Before researching the events of each year, the class first established a definition of the term “turbulence.” This was done in order to help students, who worked on the project both independently and in small groups, make consistent decisions about what events to include in the study. The definition, which students set parameters for by looking at web articles dealing with violence and civil unrest, included characteristic actions like riots, group violence, terrorism, insurrections, and large labor strikes. With this definition in hand, my students used Wikipedia articles and my school library’s digital reference collection to create a list of turbulent events for each year from 1900 to 1999.

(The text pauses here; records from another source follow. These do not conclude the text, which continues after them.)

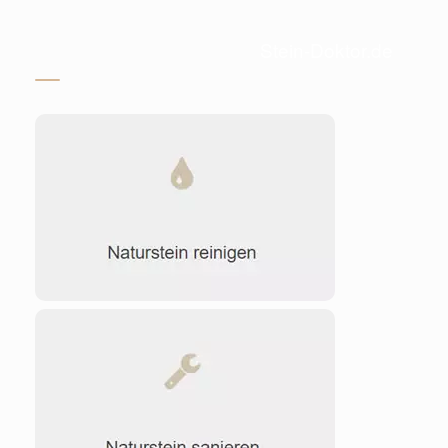
Stein-Doktor.de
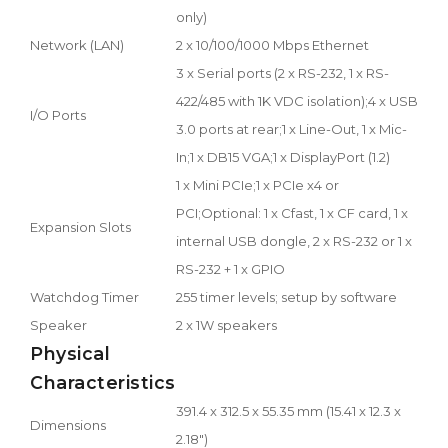
only)
Network (LAN)
2 x 10/100/1000 Mbps Ethernet
3 x Serial ports (2 x RS-232, 1 x RS-
422/485 with 1K VDC isolation);4 x USB
I/O Ports
3.0 ports at rear;1 x Line-Out, 1 x Mic-
In;1 x DB15 VGA;1 x DisplayPort (1.2)
1 x Mini PCIe;1 x PCIe x4 or
PCI;Optional: 1 x Cfast, 1 x CF card, 1 x
Expansion Slots
internal USB dongle, 2 x RS-232 or 1 x
RS-232 + 1 x GPIO
Watchdog Timer
255 timer levels; setup by software
Speaker
2 x 1W speakers
Physical
Characteristics
391.4 x 312.5 x 55.35 mm (15.41 x 12.3 x
Dimensions
2.18")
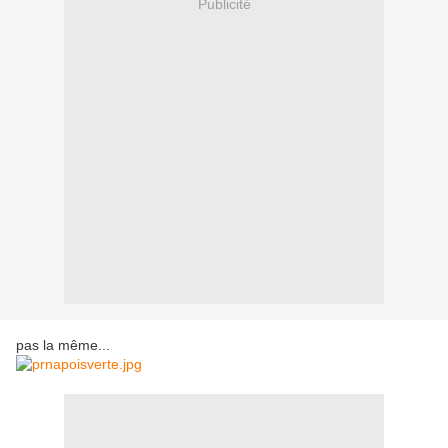
Publicité
pas la même...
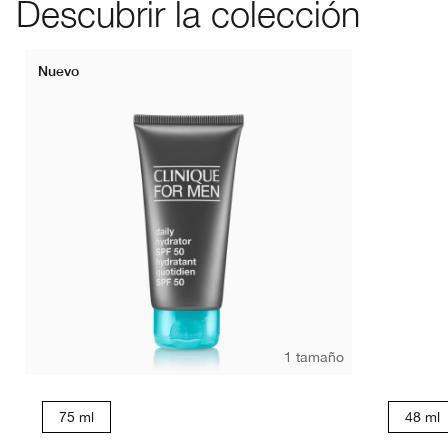
Descubrir la colección
Nuevo
1 tamaño
75 ml
48 ml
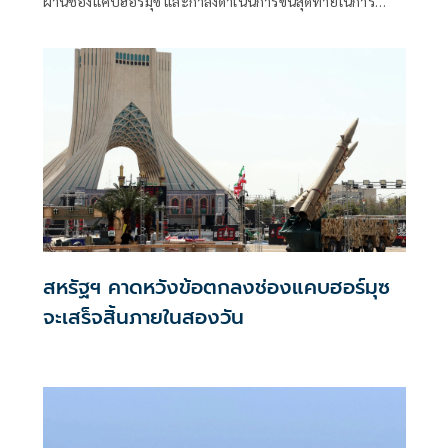
ผ่านช่องแคบฮอร์มุซ และกำลังดำเนินการขั้นสุดท้ายในการ
บริหารจัดการเส้นทางเดินเรือยุทธศาสตร์นี้ร่วมกัน เตหะราน
กล่าวเมื่อวันพุธที่ผ่านมา แม้ว่าเหตุการณ์ด้านความมั่นคงล่าสุด
จะเน้นย้ำถึงความเสี่ยงที่ยังคงมีอยู่สำหรับการขนส่งทางเรือใน
ภูมิภาคก็ตาม
สหรัฐฯ คาดหวังข้อตกลงช่องแคบฮอร์มุซ
จะเสร็จสิ้นภายในสองวัน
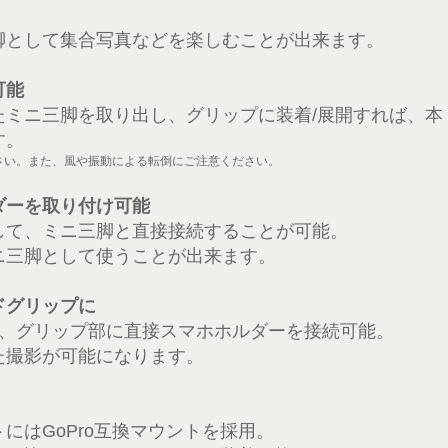
脚として集合写真などを楽しむことが出来ます。
可能
たミニ三脚を取り出し、グリップに装着/展開すれば、本
す。
さい。また、風や振動による転倒にご注意ください。
ダーを取り付け可能
して、ミニ三脚と直接接続することが可能。
ニ三脚として使うことが出来ます。
ドグリップに
ば、グリップ部に直接スマホホルダーを接続可能。
た撮影が可能になります。
にはGoPro互換マウントを採用。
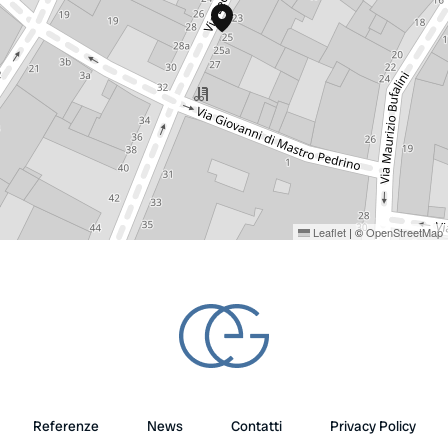
Leaflet
|
©
OpenStreetMap
Referenze
News
Contatti
Privacy Policy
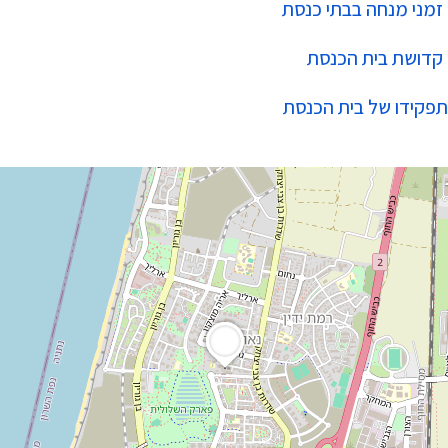
זמני מנחה בבתי כנסת
קדושת בית הכנסת
תפקידו של בית הכנסת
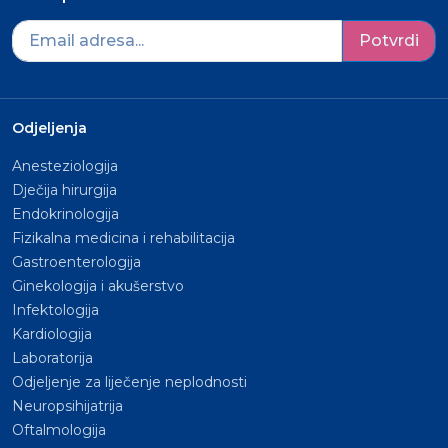
Potvrdi
Odjeljenja
Anesteziologija
Dječija hirurgija
Endokrinologija
Fizikalna medicina i rehabilitacija
Gastroenterologija
Ginekologija i akušerstvo
Infektologija
Kardiologija
Laboratorija
Odjeljenje za liječenje neplodnosti
Neuropsihijatrija
Oftalmologija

In order to assign value to each event, and to ultimately arrive at a quantitative ranking of years, students searched for each event within newspapers.com and recorded into a spreadsheet the amount of coverage (i.e. search result occurrences) each event received. Because the number of newspapers within newspapers.com varies by year, students created a multiplier in order to equalize the opportunity for coverage. In other words, for those years where the number of papers was below the maximum number of papers, each event’s coverage was multiplied by the percent difference (e.g. x 1.35), while events occurring in the year with the most newspapers were simply multiplied by 1. Regardless of the year, therefore, each event had equal opportunity for coverage because total occurrences were increased by the multiplier. Once the multiplier was applied to each year and total coverage for the year was determined, that total was then multiplied by the number of events for the year. This was done in order to reduce the chances of any one individual event from overly influencing the shape of the final ranking.

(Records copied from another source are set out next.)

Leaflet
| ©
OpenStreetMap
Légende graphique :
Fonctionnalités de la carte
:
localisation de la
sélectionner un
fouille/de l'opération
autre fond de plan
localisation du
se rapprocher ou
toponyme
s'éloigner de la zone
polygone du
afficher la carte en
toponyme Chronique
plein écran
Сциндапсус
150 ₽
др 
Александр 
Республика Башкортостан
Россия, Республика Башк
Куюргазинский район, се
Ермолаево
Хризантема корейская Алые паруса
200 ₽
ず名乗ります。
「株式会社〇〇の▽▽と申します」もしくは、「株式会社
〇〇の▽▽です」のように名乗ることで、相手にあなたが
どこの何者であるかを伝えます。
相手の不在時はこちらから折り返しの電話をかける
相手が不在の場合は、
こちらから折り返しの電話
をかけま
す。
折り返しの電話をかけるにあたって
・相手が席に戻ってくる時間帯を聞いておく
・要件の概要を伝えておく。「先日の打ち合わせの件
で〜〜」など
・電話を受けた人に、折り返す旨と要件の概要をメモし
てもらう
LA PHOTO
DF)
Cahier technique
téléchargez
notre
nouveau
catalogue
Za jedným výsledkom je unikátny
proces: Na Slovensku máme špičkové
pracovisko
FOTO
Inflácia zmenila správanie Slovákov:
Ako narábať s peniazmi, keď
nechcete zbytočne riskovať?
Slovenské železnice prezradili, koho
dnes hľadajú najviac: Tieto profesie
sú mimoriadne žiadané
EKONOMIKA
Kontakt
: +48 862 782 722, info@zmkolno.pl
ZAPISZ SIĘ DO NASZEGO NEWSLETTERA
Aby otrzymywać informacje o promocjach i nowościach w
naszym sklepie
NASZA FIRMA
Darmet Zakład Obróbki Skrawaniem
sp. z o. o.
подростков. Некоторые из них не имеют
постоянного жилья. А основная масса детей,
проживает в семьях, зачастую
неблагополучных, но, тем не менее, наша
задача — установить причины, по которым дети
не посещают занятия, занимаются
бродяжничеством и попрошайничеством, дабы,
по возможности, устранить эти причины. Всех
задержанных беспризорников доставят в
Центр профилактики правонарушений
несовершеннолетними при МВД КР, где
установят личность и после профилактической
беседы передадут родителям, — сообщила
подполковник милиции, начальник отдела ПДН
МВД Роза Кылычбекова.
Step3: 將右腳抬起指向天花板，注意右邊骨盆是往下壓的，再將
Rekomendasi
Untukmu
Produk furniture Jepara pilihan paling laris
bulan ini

In 1919, the Great Steel Strike, the Boston Police Strike, and the May Day Riot received the most newspaper coverage. For the year, the total number of qualifying events was nineteen, which far surpassed the overall per-year average of 2.4 for the rest of the century. While the Steel Strike of 1919 ranked seventh overall, behind events such as the Oklahoma City Bombing (1995), it’s the total number of different stories in 1919 that mostly explains how the year rates so high in terms of turbulence. Indeed, only 1968, with twenty-one turbulent events, has a greater total. In the History.com article, Professor Dallek remarks that in 1968 Americans asked themselves, “Was the United States a society far more prone to violence than all other industrialized nations?” In 1919, Americans who read their daily newspaper certainly could have asked themselves the same question.

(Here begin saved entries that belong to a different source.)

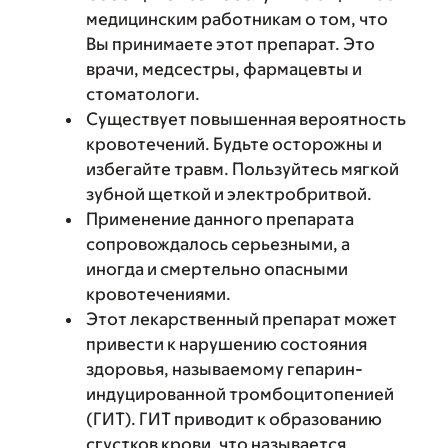
медицинским работникам о том, что
Вы принимаете этот препарат. Это
врачи, медсестры, фармацевты и
стоматологи.
Существует повышенная вероятность
кровотечений. Будьте осторожны и
избегайте травм. Пользуйтесь мягкой
зубной щеткой и электробритвой.
Применение данного препарата
сопровождалось серьезными, а
иногда и смертельно опасными
кровотечениями.
Этот лекарственный препарат может
привести к нарушению состояния
здоровья, называемому гепарин-
индуцированной тромбоцитопенией
(ГИТ). ГИТ приводит к образованию
сгустков крови, что называется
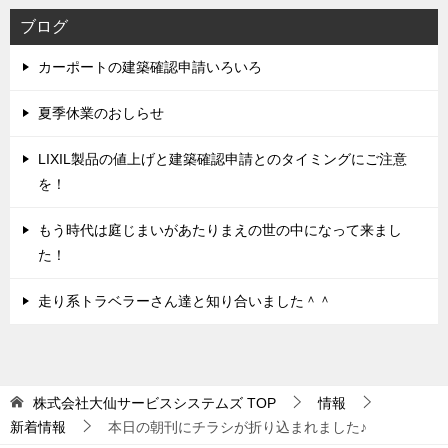
ブログ
カーポートの建築確認申請いろいろ
夏季休業のおしらせ
LIXIL製品の値上げと建築確認申請とのタイミングにご注意
を！
もう時代は庭じまいがあたりまえの世の中になって来まし
た！
走り系トラベラーさん達と知り合いました＾＾
株式会社大仙サービスシステムズ
TOP
情報
新着情報
本日の朝刊にチラシが折り込まれました♪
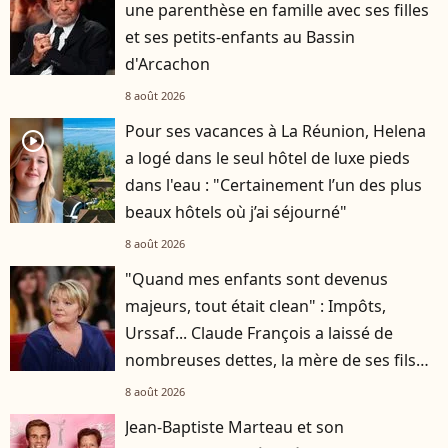
une parenthèse en famille avec ses filles
et ses petits-enfants au Bassin
d'Arcachon
8 août 2026
Pour ses vacances à La Réunion, Helena
player2
a logé dans le seul hôtel de luxe pieds
dans l'eau : "Certainement l’un des plus
beaux hôtels où j’ai séjourné"
8 août 2026
"Quand mes enfants sont devenus
majeurs, tout était clean" : Impôts,
Urssaf... Claude François a laissé de
nombreuses dettes, la mère de ses fils
s'est occupée de tout
8 août 2026
Jean-Baptiste Marteau et son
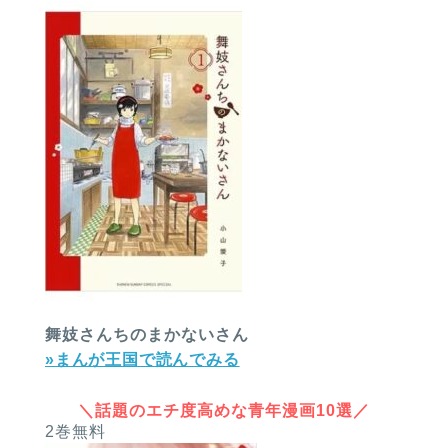
舞妓さんちのまかないさん
»まんが王国で読んでみる
＼話題のエチ度高めな青年漫画10選／
2巻無料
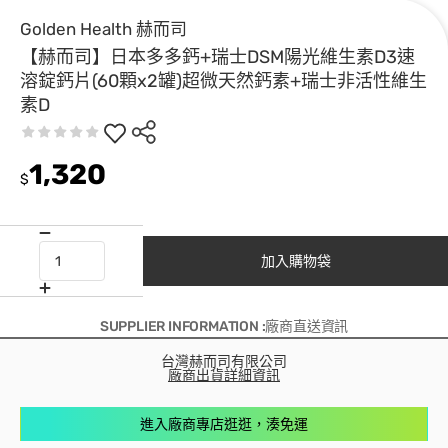
Golden Health 赫而司
【赫而司】日本多多鈣+瑞士DSM陽光維生素D3速
溶錠鈣片(60顆x2罐)超微天然鈣素+瑞士非活性維生
素D
1,320
$
加入購物袋
SUPPLIER INFORMATION :廠商直送資訊
台灣赫而司有限公司
廠商出貨詳細資訊
進入廠商專店逛逛，湊免運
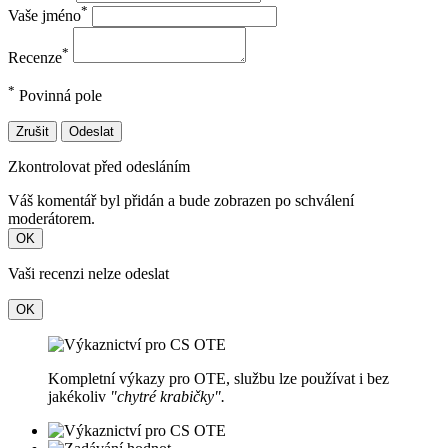
*
Vaše jméno
*
Recenze
*
Povinná pole
Zrušit
Odeslat
Zkontrolovat před odesláním
Váš komentář byl přidán a bude zobrazen po schválení
moderátorem.
OK
Vaši recenzi nelze odeslat
OK
Kompletní výkazy pro OTE, službu lze používat i bez
jakékoliv
"chytré krabičky".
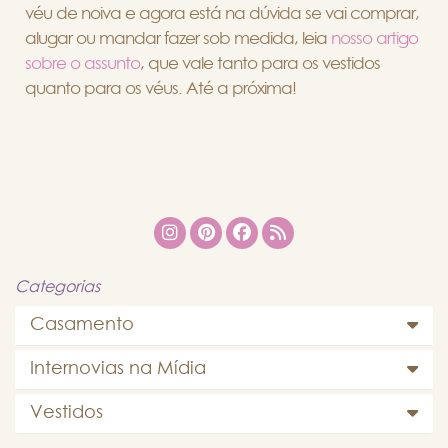
véu de noiva e agora está na dúvida se vai comprar,
alugar ou mandar fazer sob medida, leia
nosso artigo
sobre o assunto
, que vale tanto para os vestidos
quanto para os véus. Até a próxima!
Categorias
Casamento
Internovias na Mídia
Vestidos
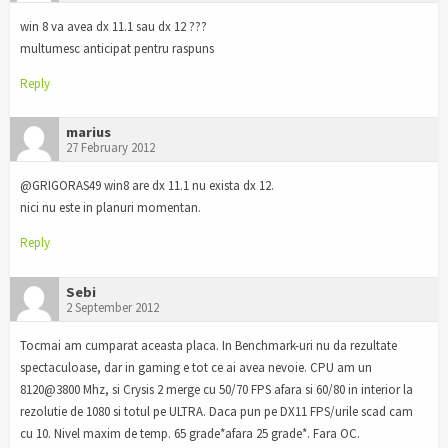
win 8 va avea dx 11.1 sau dx 12 ???
multumesc anticipat pentru raspuns
Reply
marius
27 February 2012
@GRIGORAS49 win8 are dx 11.1 nu exista dx 12.
nici nu este in planuri momentan.
Reply
Sebi
2 September 2012
Tocmai am cumparat aceasta placa. In Benchmark-uri nu da rezultate
spectaculoase, dar in gaming e tot ce ai avea nevoie. CPU am un
8120@3800 Mhz, si Crysis 2 merge cu 50/70 FPS afara si 60/80 in interior la
rezolutie de 1080 si totul pe ULTRA. Daca pun pe DX11 FPS/urile scad cam
cu 10. Nivel maxim de temp. 65 grade*afara 25 grade*. Fara OC.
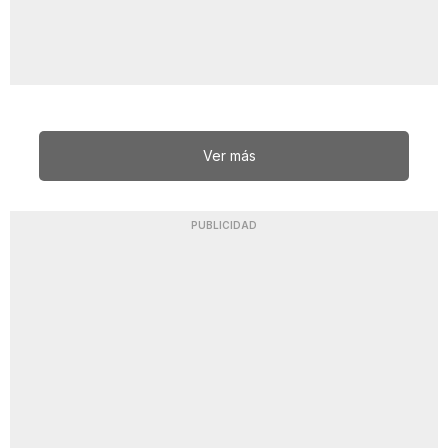
Ver más
PUBLICIDAD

This past year, in a series called “The Year of the Crack-Up,” The New York Times ran numerous opinion essays on the year 1919. The essays, taken together, show how 1919 reflected lofty post-WWI goals of peace and democracy, along with social and economic tension—goals and realities that played out in the following century. It’s clear that the year of the crack-up was, indeed, full of social and economic tension. My students’ statistics illustrate that 1919 was very bad year.